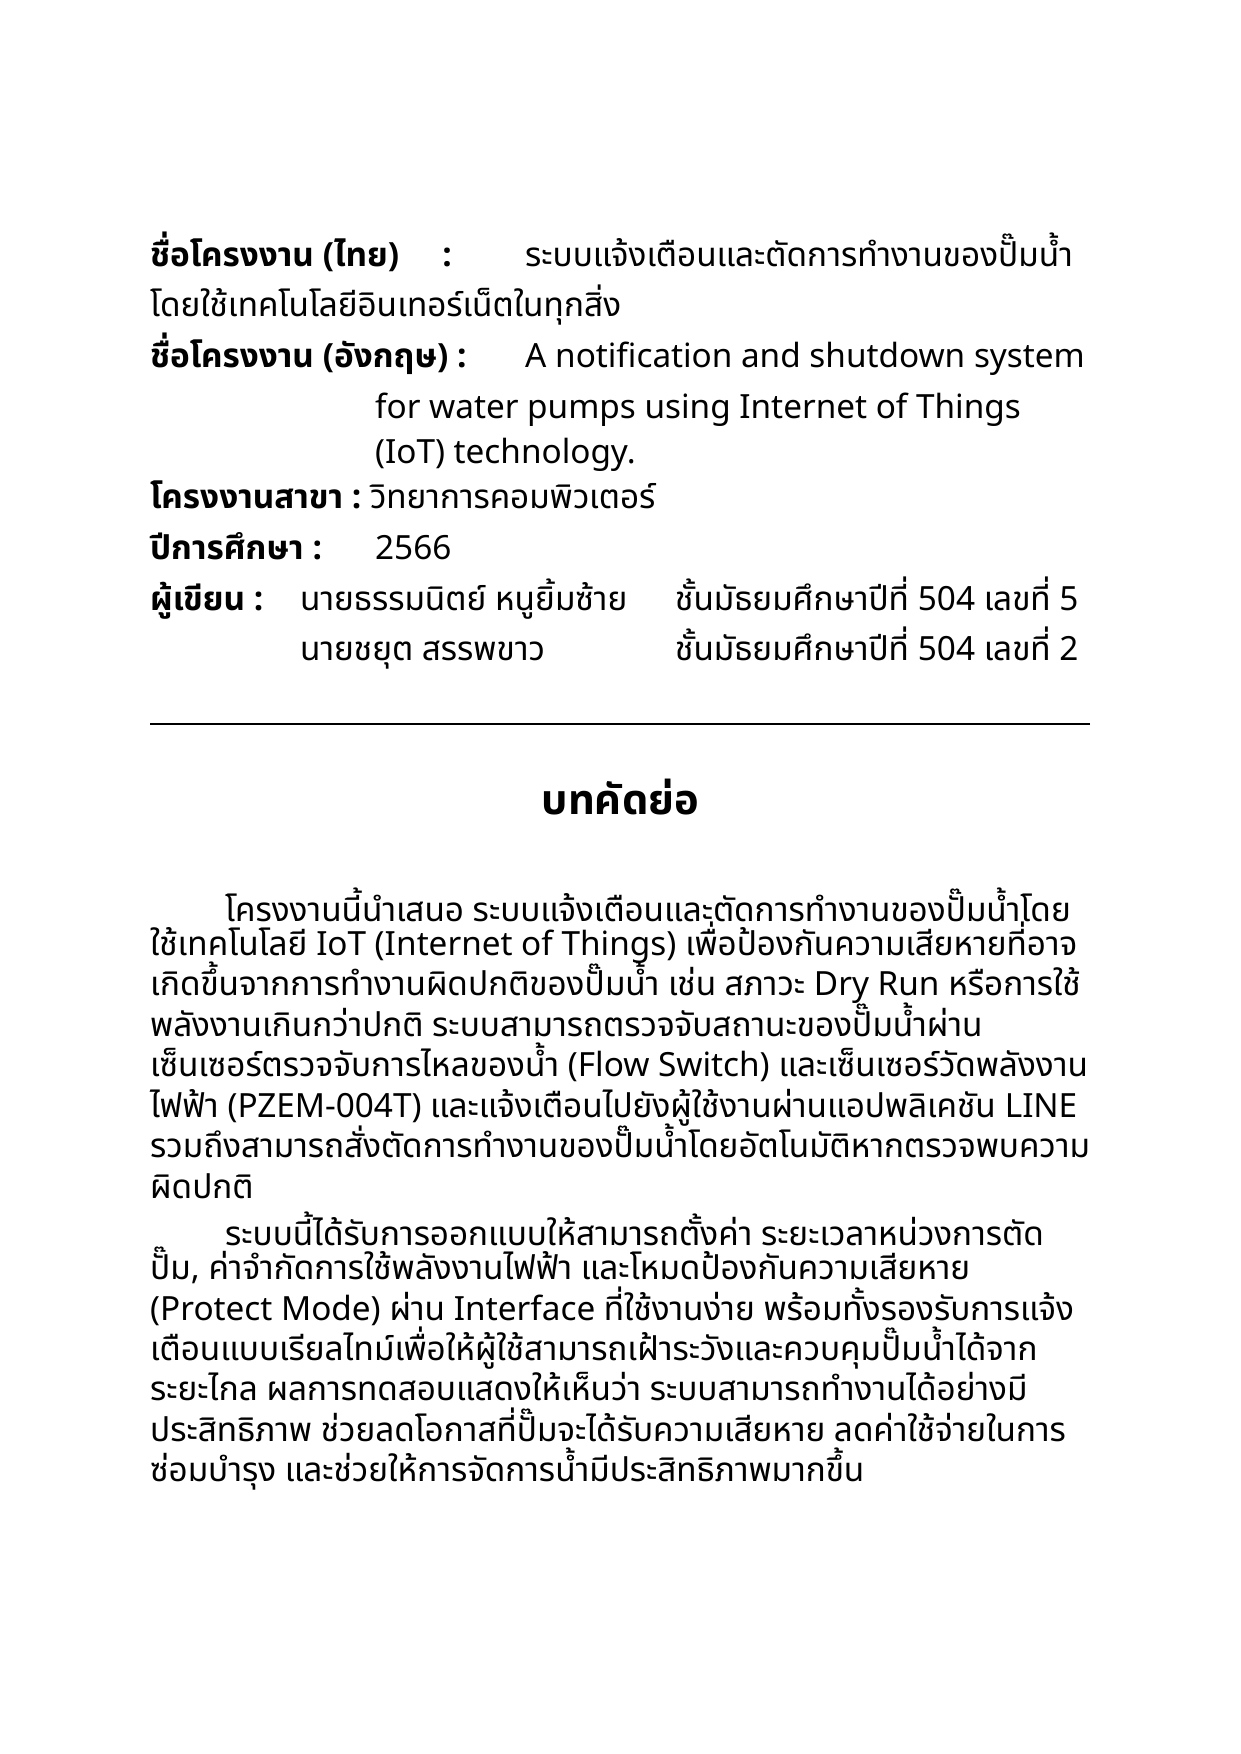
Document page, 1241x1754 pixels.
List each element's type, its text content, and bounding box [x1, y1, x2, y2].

text โครงงานนี้นำเสนอ ระบบแจ้งเตือนและตัดการทำงานของปั๊มน้ำโดยใช้เทคโนโลยี IoT (Internet of Things) เพื่อป้องกันความเสียหายที่อาจเกิดขึ้นจากการทำงานผิดปกติของปั๊มน้ำ เช่น สภาวะ Dry Run หรือการใช้พลังงานเกินกว่าปกติ ระบบสามารถตรวจจับสถานะของปั๊มน้ำผ่าน เซ็นเซอร์ตรวจจับการไหลของน้ำ (Flow Switch) และเซ็นเซอร์วัดพลังงานไฟฟ้า (PZEM-004T) และแจ้งเตือนไปยังผู้ใช้งานผ่านแอปพลิเคชัน LINE รวมถึงสามารถสั่งตัดการทำงานของปั๊มน้ำโดยอัตโนมัติหากตรวจพบความผิดปกติ [150, 889, 1090, 1213]
text ระบบนี้ได้รับการออกแบบให้สามารถตั้งค่า ระยะเวลาหน่วงการตัดปั๊ม, ค่าจำกัดการใช้พลังงานไฟฟ้า และโหมดป้องกันความเสียหาย (Protect Mode) ผ่าน Interface ที่ใช้งานง่าย พร้อมทั้งรองรับการแจ้งเตือนแบบเรียลไทม์เพื่อให้ผู้ใช้สามารถเฝ้าระวังและควบคุมปั๊มน้ำได้จากระยะไกล ผลการทดสอบแสดงให้เห็นว่า ระบบสามารถทำงานได้อย่างมีประสิทธิภาพ ช่วยลดโอกาสที่ปั๊มจะได้รับความเสียหาย ลดค่าใช้จ่ายในการซ่อมบำรุง และช่วยให้การจัดการน้ำมีประสิทธิภาพมากขึ้น [150, 1213, 1090, 1497]
text นายชยุต สรรพขาว ชั้นมัธยมศึกษาปีที่ 504 เลขที่ 2 [225, 625, 1090, 676]
text โครงงานสาขา : วิทยาการคอมพิวเตอร์ [150, 473, 1090, 524]
subtitle บทคัดย่อ [150, 770, 1090, 833]
text ปีการศึกษา : 2566 [150, 524, 1090, 574]
text ชื่อโครงงาน (ไทย) : ระบบแจ้งเตือนและตัดการทำงานของปั๊มน้ำโดยใช้เทคโนโลยีอินเทอร์เน็ตในทุกสิ่ง [150, 231, 1090, 332]
text ผู้เขียน : นายธรรมนิตย์ หนูยิ้มซ้าย ชั้นมัธยมศึกษาปีที่ 504 เลขที่ 5 [150, 574, 1090, 625]
text ชื่อโครงงาน (อังกฤษ) : A notification and shutdown system for water pumps using Internet of Things (IoT) technology. [150, 332, 1090, 473]
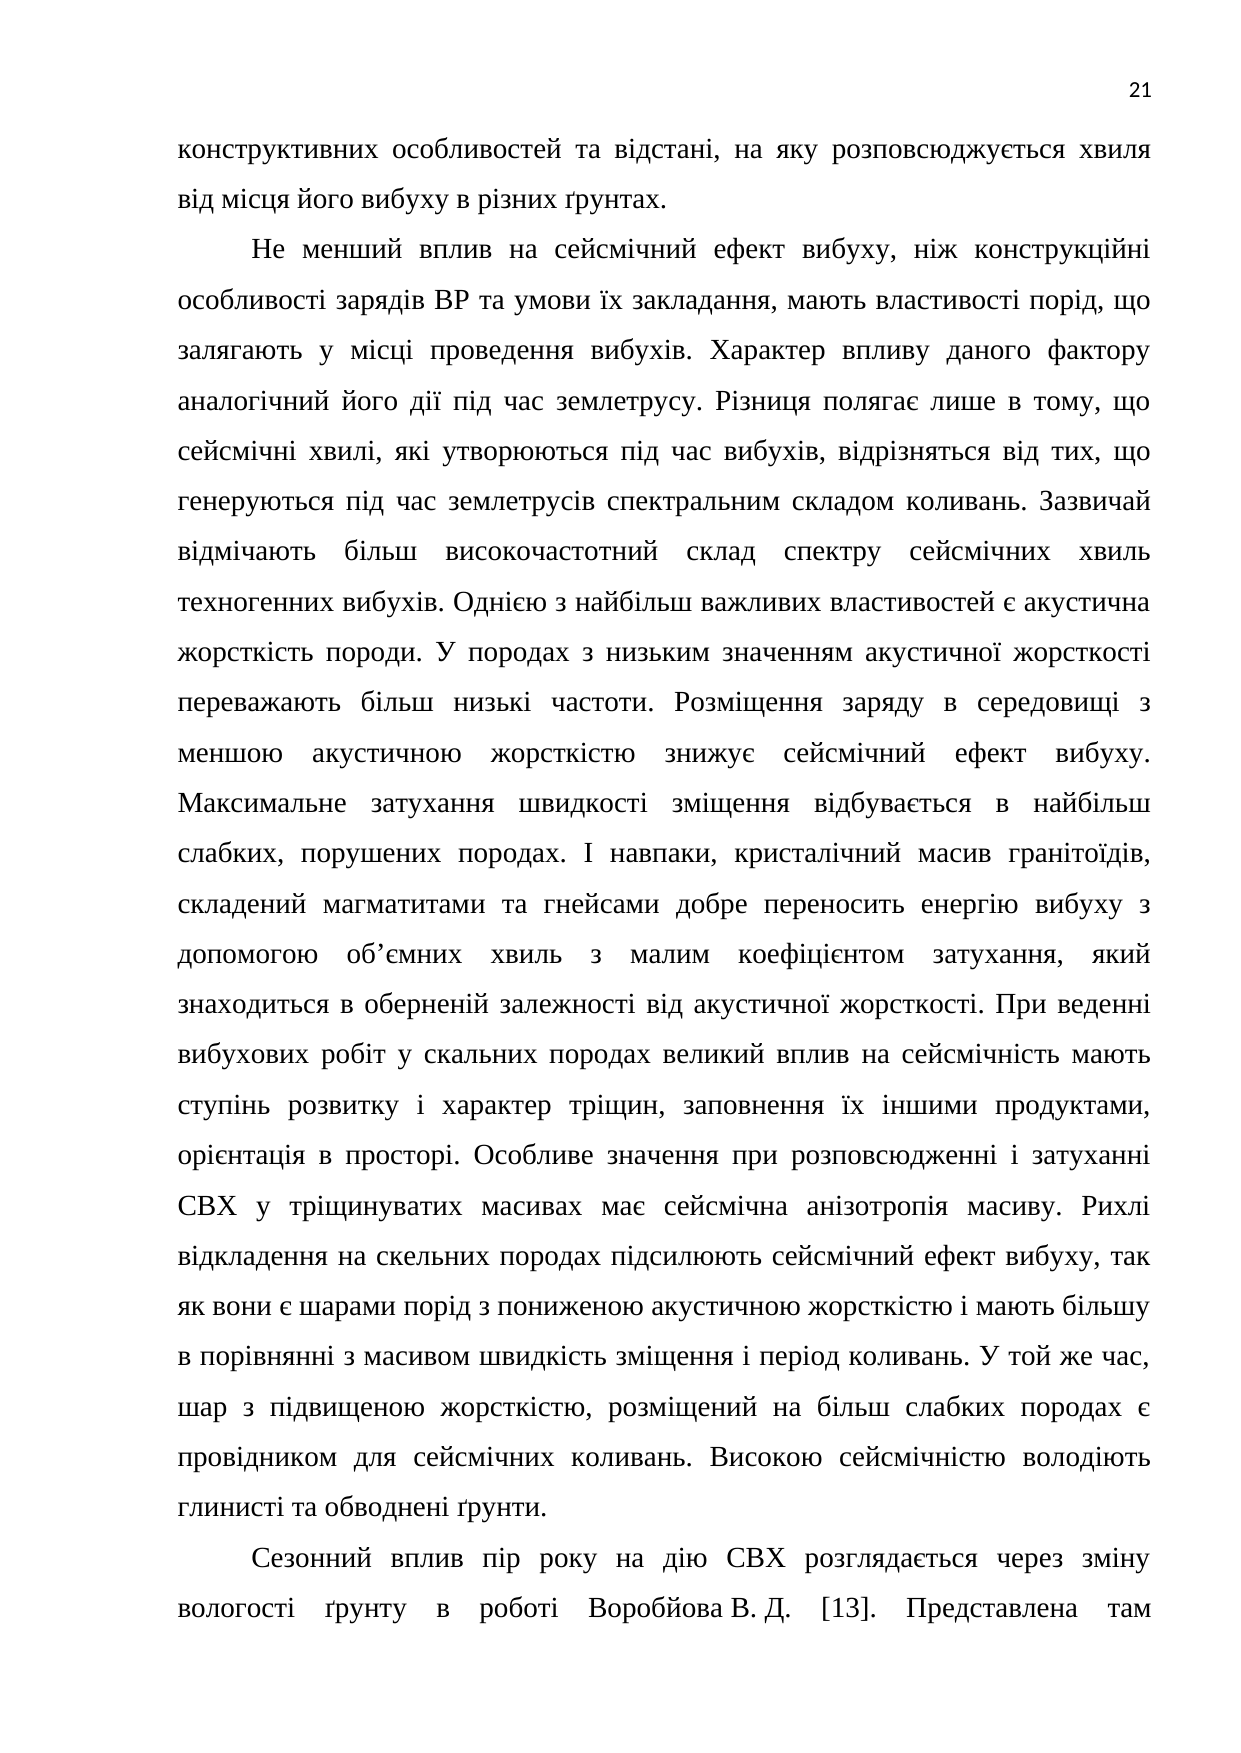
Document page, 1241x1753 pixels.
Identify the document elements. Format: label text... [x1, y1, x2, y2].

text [177, 1540, 1152, 1624]
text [177, 131, 1152, 215]
text Не менший вплив на сейсмічний ефект вибуху, ніж конструкційні особливості зарядів ВР та умови їх закладання, мають властивості порід, що залягають у місці проведення вибухів. Характер впливу даного фактору аналогічний його дії під час землетрусу. Різниця полягає лише в тому, що сейсмічні хвилі, які утворюються під час вибухів, відрізняться від тих, що генеруються під час землетрусів спектральним складом коливань. Зазвичай відмічають більш високочастотний склад спектру сейсмічних хвиль техногенних вибухів. Однією з найбільш важливих властивостей є акустична жорсткість породи. У породах з низьким значенням акустичної жорсткості переважають більш низькі частоти. Розміщення заряду в середовищі з меншою акустичною жорсткістю знижує сейсмічний ефект вибуху. Максимальне затухання швидкості зміщення відбувається в найбільш слабких, порушених породах. І навпаки, кристалічний масив гранітоїдів, складений магматитами та гнейсами добре переносить енергію вибуху з допомогою об’ємних хвиль з малим коефіцієнтом затухання, який знаходиться в оберненій залежності від акустичної жорсткості. При веденні вибухових робіт у скальних породах великий вплив на сейсмічність мають ступінь розвитку і характер тріщин, заповнення їх іншими продуктами, орієнтація в просторі. Особливе значення при розповсюдженні і затуханні СВХ у тріщинуватих масивах має сейсмічна анізотропія масиву. Рихлі відкладення на скельних породах підсилюють сейсмічний ефект вибуху, так як вони є шарами порід з пониженою акустичною жорсткістю і мають більшу в порівнянні з масивом швидкість зміщення і період коливань. У той же час, шар з підвищеною жорсткістю, розміщений на більш слабких породах є провідником для сейсмічних коливань. Високою сейсмічністю володіють глинисті та обводнені ґрунти. [177, 232, 1152, 1523]
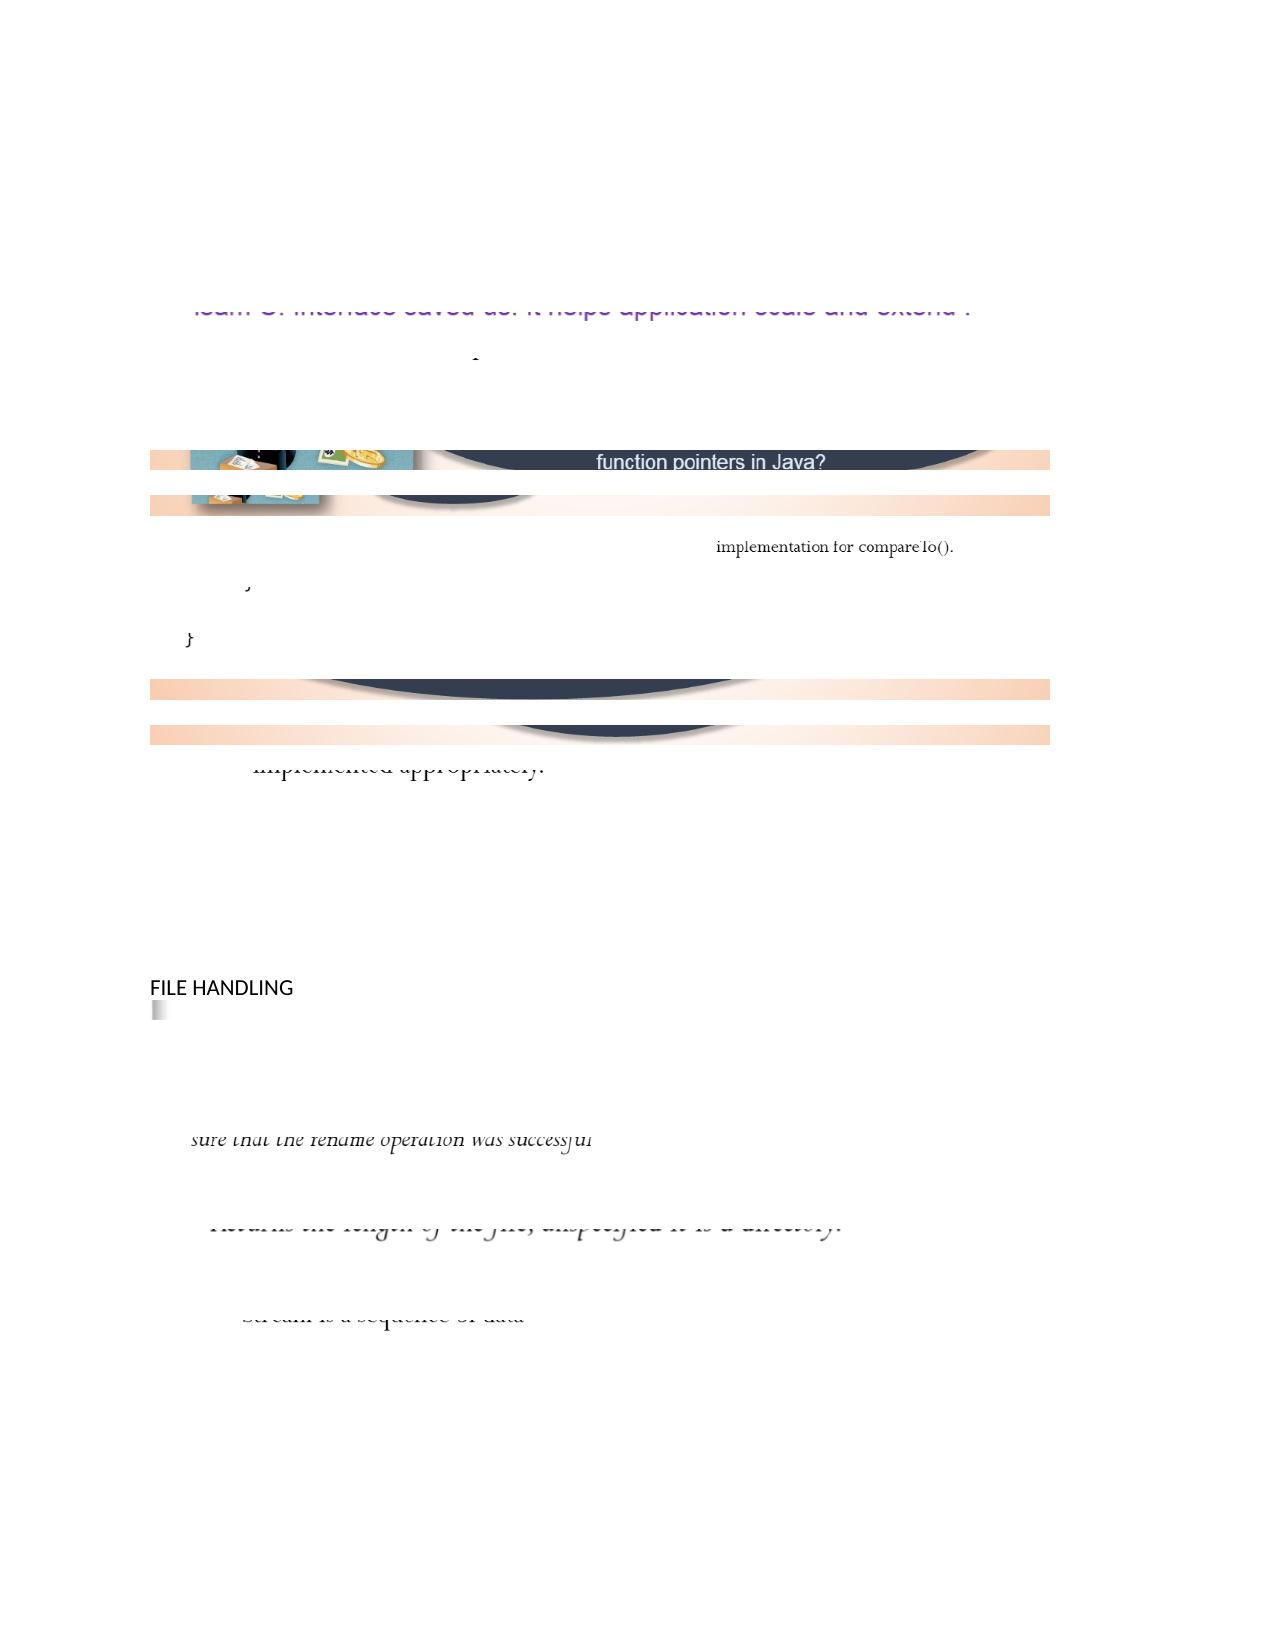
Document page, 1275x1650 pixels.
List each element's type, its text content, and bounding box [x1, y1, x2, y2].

====================

Without including any picture, retype the entries exactly.

Document page, 1241x1754 pixels.
List each element's type, its text content, and bounding box [x1, y1, x2, y2].

text โครงงานนี้นำเสนอ ระบบแจ้งเตือนและตัดการทำงานของปั๊มน้ำโดยใช้เทคโนโลยี IoT (Internet of Things) เพื่อป้องกันความเสียหายที่อาจเกิดขึ้นจากการทำงานผิดปกติของปั๊มน้ำ เช่น สภาวะ Dry Run หรือการใช้พลังงานเกินกว่าปกติ ระบบสามารถตรวจจับสถานะของปั๊มน้ำผ่าน เซ็นเซอร์ตรวจจับการไหลของน้ำ (Flow Switch) และเซ็นเซอร์วัดพลังงานไฟฟ้า (PZEM-004T) และแจ้งเตือนไปยังผู้ใช้งานผ่านแอปพลิเคชัน LINE รวมถึงสามารถสั่งตัดการทำงานของปั๊มน้ำโดยอัตโนมัติหากตรวจพบความผิดปกติ [150, 889, 1090, 1213]
text ระบบนี้ได้รับการออกแบบให้สามารถตั้งค่า ระยะเวลาหน่วงการตัดปั๊ม, ค่าจำกัดการใช้พลังงานไฟฟ้า และโหมดป้องกันความเสียหาย (Protect Mode) ผ่าน Interface ที่ใช้งานง่าย พร้อมทั้งรองรับการแจ้งเตือนแบบเรียลไทม์เพื่อให้ผู้ใช้สามารถเฝ้าระวังและควบคุมปั๊มน้ำได้จากระยะไกล ผลการทดสอบแสดงให้เห็นว่า ระบบสามารถทำงานได้อย่างมีประสิทธิภาพ ช่วยลดโอกาสที่ปั๊มจะได้รับความเสียหาย ลดค่าใช้จ่ายในการซ่อมบำรุง และช่วยให้การจัดการน้ำมีประสิทธิภาพมากขึ้น [150, 1213, 1090, 1497]
text นายชยุต สรรพขาว ชั้นมัธยมศึกษาปีที่ 504 เลขที่ 2 [225, 625, 1090, 676]
text โครงงานสาขา : วิทยาการคอมพิวเตอร์ [150, 473, 1090, 524]
subtitle บทคัดย่อ [150, 770, 1090, 833]
text ปีการศึกษา : 2566 [150, 524, 1090, 574]
text ชื่อโครงงาน (ไทย) : ระบบแจ้งเตือนและตัดการทำงานของปั๊มน้ำโดยใช้เทคโนโลยีอินเทอร์เน็ตในทุกสิ่ง [150, 231, 1090, 332]
text ผู้เขียน : นายธรรมนิตย์ หนูยิ้มซ้าย ชั้นมัธยมศึกษาปีที่ 504 เลขที่ 5 [150, 574, 1090, 625]
text ชื่อโครงงาน (อังกฤษ) : A notification and shutdown system for water pumps using Internet of Things (IoT) technology. [150, 332, 1090, 473]
Document page, 1241x1753 pixels.
Identify the document elements. Format: label text... [x1, y1, x2, y2].

text [177, 1540, 1152, 1624]
text [177, 131, 1152, 215]
text Не менший вплив на сейсмічний ефект вибуху, ніж конструкційні особливості зарядів ВР та умови їх закладання, мають властивості порід, що залягають у місці проведення вибухів. Характер впливу даного фактору аналогічний його дії під час землетрусу. Різниця полягає лише в тому, що сейсмічні хвилі, які утворюються під час вибухів, відрізняться від тих, що генеруються під час землетрусів спектральним складом коливань. Зазвичай відмічають більш високочастотний склад спектру сейсмічних хвиль техногенних вибухів. Однією з найбільш важливих властивостей є акустична жорсткість породи. У породах з низьким значенням акустичної жорсткості переважають більш низькі частоти. Розміщення заряду в середовищі з меншою акустичною жорсткістю знижує сейсмічний ефект вибуху. Максимальне затухання швидкості зміщення відбувається в найбільш слабких, порушених породах. І навпаки, кристалічний масив гранітоїдів, складений магматитами та гнейсами добре переносить енергію вибуху з допомогою об’ємних хвиль з малим коефіцієнтом затухання, який знаходиться в оберненій залежності від акустичної жорсткості. При веденні вибухових робіт у скальних породах великий вплив на сейсмічність мають ступінь розвитку і характер тріщин, заповнення їх іншими продуктами, орієнтація в просторі. Особливе значення при розповсюдженні і затуханні СВХ у тріщинуватих масивах має сейсмічна анізотропія масиву. Рихлі відкладення на скельних породах підсилюють сейсмічний ефект вибуху, так як вони є шарами порід з пониженою акустичною жорсткістю і мають більшу в порівнянні з масивом швидкість зміщення і період коливань. У той же час, шар з підвищеною жорсткістю, розміщений на більш слабких породах є провідником для сейсмічних коливань. Високою сейсмічністю володіють глинисті та обводнені ґрунти. [177, 232, 1152, 1523]
Document page, 1275x1650 pixels.
List each element's type, its text content, and bounding box [x1, y1, x2, y2].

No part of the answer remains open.